SOURCE EXTRACT -
>>

Pass signed with the Houston Texans before the start of the 2007 NFL season; the Texans released him on August 29, 2007. Pass was signed by the New York Giants on November 20, 2007, playing in one game before being released on November 27, 2007.

After spending the 2008 NFL season out of football, Pass signed again with the Patriots on June 4, 2009. He was released a week later, on June 11 and retired from the NFL.

<<

[Extracted data entries]
>>

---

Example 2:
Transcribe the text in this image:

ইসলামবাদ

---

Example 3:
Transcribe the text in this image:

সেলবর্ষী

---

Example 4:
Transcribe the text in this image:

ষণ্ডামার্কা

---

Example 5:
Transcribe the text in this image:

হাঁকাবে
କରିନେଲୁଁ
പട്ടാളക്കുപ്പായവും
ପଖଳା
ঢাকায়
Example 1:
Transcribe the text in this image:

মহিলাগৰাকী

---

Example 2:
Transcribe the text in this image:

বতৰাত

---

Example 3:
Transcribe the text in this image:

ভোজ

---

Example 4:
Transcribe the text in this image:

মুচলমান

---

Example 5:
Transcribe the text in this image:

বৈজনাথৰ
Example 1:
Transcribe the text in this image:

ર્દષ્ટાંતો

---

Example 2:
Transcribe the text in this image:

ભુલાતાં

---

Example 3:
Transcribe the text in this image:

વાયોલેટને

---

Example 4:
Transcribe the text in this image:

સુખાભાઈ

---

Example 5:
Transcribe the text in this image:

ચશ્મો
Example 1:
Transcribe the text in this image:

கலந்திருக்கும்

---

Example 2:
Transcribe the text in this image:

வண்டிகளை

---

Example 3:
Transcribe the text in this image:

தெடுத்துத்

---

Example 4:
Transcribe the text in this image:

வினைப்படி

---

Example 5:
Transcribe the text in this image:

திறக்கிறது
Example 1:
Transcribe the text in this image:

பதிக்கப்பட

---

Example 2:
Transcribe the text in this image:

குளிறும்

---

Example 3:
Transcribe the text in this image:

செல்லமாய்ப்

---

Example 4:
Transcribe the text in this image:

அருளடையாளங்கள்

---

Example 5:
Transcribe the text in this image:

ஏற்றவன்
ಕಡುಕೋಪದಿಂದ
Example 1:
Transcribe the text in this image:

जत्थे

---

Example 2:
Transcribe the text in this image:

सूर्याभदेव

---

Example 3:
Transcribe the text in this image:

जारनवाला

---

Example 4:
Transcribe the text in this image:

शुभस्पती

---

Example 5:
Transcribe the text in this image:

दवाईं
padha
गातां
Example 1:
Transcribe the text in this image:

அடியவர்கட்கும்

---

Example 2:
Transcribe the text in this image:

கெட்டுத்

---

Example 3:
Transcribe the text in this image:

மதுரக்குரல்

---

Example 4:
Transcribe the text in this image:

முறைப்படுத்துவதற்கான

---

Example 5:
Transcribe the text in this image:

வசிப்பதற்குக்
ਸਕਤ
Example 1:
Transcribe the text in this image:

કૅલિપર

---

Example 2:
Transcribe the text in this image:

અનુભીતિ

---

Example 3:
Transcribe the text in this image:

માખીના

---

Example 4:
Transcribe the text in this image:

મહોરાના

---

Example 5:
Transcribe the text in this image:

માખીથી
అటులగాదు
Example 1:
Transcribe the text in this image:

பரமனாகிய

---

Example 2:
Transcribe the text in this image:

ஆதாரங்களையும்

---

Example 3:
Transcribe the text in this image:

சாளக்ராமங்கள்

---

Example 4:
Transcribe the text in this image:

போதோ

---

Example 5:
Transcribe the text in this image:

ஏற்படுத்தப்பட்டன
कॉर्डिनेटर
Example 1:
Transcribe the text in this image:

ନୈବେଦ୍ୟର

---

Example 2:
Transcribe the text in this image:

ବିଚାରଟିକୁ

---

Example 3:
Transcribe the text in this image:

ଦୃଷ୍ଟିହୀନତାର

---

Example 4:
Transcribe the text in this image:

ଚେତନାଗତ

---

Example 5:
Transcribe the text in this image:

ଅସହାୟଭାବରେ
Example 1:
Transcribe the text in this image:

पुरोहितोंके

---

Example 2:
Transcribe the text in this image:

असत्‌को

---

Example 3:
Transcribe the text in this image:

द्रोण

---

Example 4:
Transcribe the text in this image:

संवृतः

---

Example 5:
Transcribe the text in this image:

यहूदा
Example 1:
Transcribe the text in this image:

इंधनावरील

<<

WORK REQUEST -
Reproduce verbatim the part of the text on Pass's NFL signings that begins at the words containing "Pass signed with" and stops after "from the NFL.". These records were drawn from a separate source.

WRITTEN REPLY -
Pass signed with the Houston Texans before the start of the 2007 NFL season; the Texans released him on August 29, 2007. Pass was signed by the New York Giants on November 20, 2007, playing in one game before being released on November 27, 2007.

After spending the 2008 NFL season out of football, Pass signed again with the Patriots on June 4, 2009. He was released a week later, on June 11 and retired from the NFL.